**Requirement:**
In full and without alteration, transcribe the listing.

#### Supplied information

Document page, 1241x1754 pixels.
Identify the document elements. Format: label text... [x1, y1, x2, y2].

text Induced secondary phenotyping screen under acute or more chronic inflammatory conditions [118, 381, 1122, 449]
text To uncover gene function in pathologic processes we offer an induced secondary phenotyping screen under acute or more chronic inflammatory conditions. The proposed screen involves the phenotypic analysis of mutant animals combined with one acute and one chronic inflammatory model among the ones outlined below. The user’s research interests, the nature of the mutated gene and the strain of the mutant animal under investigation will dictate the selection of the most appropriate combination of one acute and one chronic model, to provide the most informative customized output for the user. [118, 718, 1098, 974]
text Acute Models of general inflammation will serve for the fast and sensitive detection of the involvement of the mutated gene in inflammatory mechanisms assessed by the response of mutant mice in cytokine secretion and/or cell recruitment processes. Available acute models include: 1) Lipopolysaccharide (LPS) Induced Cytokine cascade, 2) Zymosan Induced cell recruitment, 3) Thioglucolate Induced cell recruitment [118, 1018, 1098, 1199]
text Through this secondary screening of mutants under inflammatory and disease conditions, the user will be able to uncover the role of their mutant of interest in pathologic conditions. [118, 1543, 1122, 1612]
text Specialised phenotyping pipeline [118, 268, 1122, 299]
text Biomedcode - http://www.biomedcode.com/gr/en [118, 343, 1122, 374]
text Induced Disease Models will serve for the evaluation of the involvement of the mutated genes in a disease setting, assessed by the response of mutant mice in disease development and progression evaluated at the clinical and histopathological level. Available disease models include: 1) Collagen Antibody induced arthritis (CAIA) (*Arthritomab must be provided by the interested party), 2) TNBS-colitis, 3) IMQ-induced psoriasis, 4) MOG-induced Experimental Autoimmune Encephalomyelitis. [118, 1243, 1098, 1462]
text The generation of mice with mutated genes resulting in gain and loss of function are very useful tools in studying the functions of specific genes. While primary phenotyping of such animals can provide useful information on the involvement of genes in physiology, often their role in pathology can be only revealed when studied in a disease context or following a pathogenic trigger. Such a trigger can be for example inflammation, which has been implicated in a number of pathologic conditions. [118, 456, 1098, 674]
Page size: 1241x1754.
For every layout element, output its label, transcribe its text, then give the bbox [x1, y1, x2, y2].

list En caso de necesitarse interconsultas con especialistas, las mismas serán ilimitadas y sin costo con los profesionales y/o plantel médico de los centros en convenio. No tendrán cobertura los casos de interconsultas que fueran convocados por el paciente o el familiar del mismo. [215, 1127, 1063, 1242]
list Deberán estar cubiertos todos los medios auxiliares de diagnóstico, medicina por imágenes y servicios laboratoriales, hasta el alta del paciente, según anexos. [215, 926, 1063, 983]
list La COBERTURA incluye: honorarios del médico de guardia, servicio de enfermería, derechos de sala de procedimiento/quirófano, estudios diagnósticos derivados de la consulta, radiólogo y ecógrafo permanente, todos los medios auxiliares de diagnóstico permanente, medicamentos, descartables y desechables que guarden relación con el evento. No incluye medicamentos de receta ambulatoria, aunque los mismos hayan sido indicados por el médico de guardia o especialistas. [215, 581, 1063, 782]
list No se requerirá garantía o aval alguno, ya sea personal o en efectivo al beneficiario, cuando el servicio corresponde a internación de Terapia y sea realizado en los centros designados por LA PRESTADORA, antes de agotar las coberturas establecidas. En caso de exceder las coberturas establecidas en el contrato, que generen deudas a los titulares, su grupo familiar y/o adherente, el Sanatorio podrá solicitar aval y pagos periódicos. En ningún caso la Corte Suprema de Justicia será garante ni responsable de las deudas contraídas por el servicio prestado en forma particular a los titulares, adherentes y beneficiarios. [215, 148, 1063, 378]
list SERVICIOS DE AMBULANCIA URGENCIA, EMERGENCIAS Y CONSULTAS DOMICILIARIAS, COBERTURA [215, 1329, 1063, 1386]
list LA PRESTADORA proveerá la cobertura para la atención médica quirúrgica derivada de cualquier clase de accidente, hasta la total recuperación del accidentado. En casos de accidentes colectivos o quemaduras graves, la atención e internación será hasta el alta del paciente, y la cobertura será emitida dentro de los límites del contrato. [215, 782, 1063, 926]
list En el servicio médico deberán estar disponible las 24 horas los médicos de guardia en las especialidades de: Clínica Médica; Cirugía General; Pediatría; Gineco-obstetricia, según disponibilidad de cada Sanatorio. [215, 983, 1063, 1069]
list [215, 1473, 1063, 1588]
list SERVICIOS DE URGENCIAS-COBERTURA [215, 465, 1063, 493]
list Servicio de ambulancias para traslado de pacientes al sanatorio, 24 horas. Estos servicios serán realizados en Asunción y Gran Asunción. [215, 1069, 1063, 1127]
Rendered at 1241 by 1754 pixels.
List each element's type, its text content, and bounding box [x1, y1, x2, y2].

########

**Solution for this problem:**
Document page, 1241x1754 pixels.
Identify the document elements. Format: label text... [x1, y1, x2, y2].

text Induced secondary phenotyping screen under acute or more chronic inflammatory conditions [118, 381, 1122, 449]
text To uncover gene function in pathologic processes we offer an induced secondary phenotyping screen under acute or more chronic inflammatory conditions. The proposed screen involves the phenotypic analysis of mutant animals combined with one acute and one chronic inflammatory model among the ones outlined below. The user’s research interests, the nature of the mutated gene and the strain of the mutant animal under investigation will dictate the selection of the most appropriate combination of one acute and one chronic model, to provide the most informative customized output for the user. [118, 718, 1098, 974]
text Acute Models of general inflammation will serve for the fast and sensitive detection of the involvement of the mutated gene in inflammatory mechanisms assessed by the response of mutant mice in cytokine secretion and/or cell recruitment processes. Available acute models include: 1) Lipopolysaccharide (LPS) Induced Cytokine cascade, 2) Zymosan Induced cell recruitment, 3) Thioglucolate Induced cell recruitment [118, 1018, 1098, 1199]
text Through this secondary screening of mutants under inflammatory and disease conditions, the user will be able to uncover the role of their mutant of interest in pathologic conditions. [118, 1543, 1122, 1612]
text Specialised phenotyping pipeline [118, 268, 1122, 299]
text Biomedcode - http://www.biomedcode.com/gr/en [118, 343, 1122, 374]
text Induced Disease Models will serve for the evaluation of the involvement of the mutated genes in a disease setting, assessed by the response of mutant mice in disease development and progression evaluated at the clinical and histopathological level. Available disease models include: 1) Collagen Antibody induced arthritis (CAIA) (*Arthritomab must be provided by the interested party), 2) TNBS-colitis, 3) IMQ-induced psoriasis, 4) MOG-induced Experimental Autoimmune Encephalomyelitis. [118, 1243, 1098, 1462]
text The generation of mice with mutated genes resulting in gain and loss of function are very useful tools in studying the functions of specific genes. While primary phenotyping of such animals can provide useful information on the involvement of genes in physiology, often their role in pathology can be only revealed when studied in a disease context or following a pathogenic trigger. Such a trigger can be for example inflammation, which has been implicated in a number of pathologic conditions. [118, 456, 1098, 674]
Page size: 1241x1754.
For every layout element, output its label, transcribe its text, then give the bbox [x1, y1, x2, y2].

list En caso de necesitarse interconsultas con especialistas, las mismas serán ilimitadas y sin costo con los profesionales y/o plantel médico de los centros en convenio. No tendrán cobertura los casos de interconsultas que fueran convocados por el paciente o el familiar del mismo. [215, 1127, 1063, 1242]
list Deberán estar cubiertos todos los medios auxiliares de diagnóstico, medicina por imágenes y servicios laboratoriales, hasta el alta del paciente, según anexos. [215, 926, 1063, 983]
list La COBERTURA incluye: honorarios del médico de guardia, servicio de enfermería, derechos de sala de procedimiento/quirófano, estudios diagnósticos derivados de la consulta, radiólogo y ecógrafo permanente, todos los medios auxiliares de diagnóstico permanente, medicamentos, descartables y desechables que guarden relación con el evento. No incluye medicamentos de receta ambulatoria, aunque los mismos hayan sido indicados por el médico de guardia o especialistas. [215, 581, 1063, 782]
list No se requerirá garantía o aval alguno, ya sea personal o en efectivo al beneficiario, cuando el servicio corresponde a internación de Terapia y sea realizado en los centros designados por LA PRESTADORA, antes de agotar las coberturas establecidas. En caso de exceder las coberturas establecidas en el contrato, que generen deudas a los titulares, su grupo familiar y/o adherente, el Sanatorio podrá solicitar aval y pagos periódicos. En ningún caso la Corte Suprema de Justicia será garante ni responsable de las deudas contraídas por el servicio prestado en forma particular a los titulares, adherentes y beneficiarios. [215, 148, 1063, 378]
list SERVICIOS DE AMBULANCIA URGENCIA, EMERGENCIAS Y CONSULTAS DOMICILIARIAS, COBERTURA [215, 1329, 1063, 1386]
list LA PRESTADORA proveerá la cobertura para la atención médica quirúrgica derivada de cualquier clase de accidente, hasta la total recuperación del accidentado. En casos de accidentes colectivos o quemaduras graves, la atención e internación será hasta el alta del paciente, y la cobertura será emitida dentro de los límites del contrato. [215, 782, 1063, 926]
list En el servicio médico deberán estar disponible las 24 horas los médicos de guardia en las especialidades de: Clínica Médica; Cirugía General; Pediatría; Gineco-obstetricia, según disponibilidad de cada Sanatorio. [215, 983, 1063, 1069]
list [215, 1473, 1063, 1588]
list SERVICIOS DE URGENCIAS-COBERTURA [215, 465, 1063, 493]
list Servicio de ambulancias para traslado de pacientes al sanatorio, 24 horas. Estos servicios serán realizados en Asunción y Gran Asunción. [215, 1069, 1063, 1127]
Rendered at 1241 by 1754 pixels.
List each element's type, its text content, and bounding box [x1, y1, x2, y2].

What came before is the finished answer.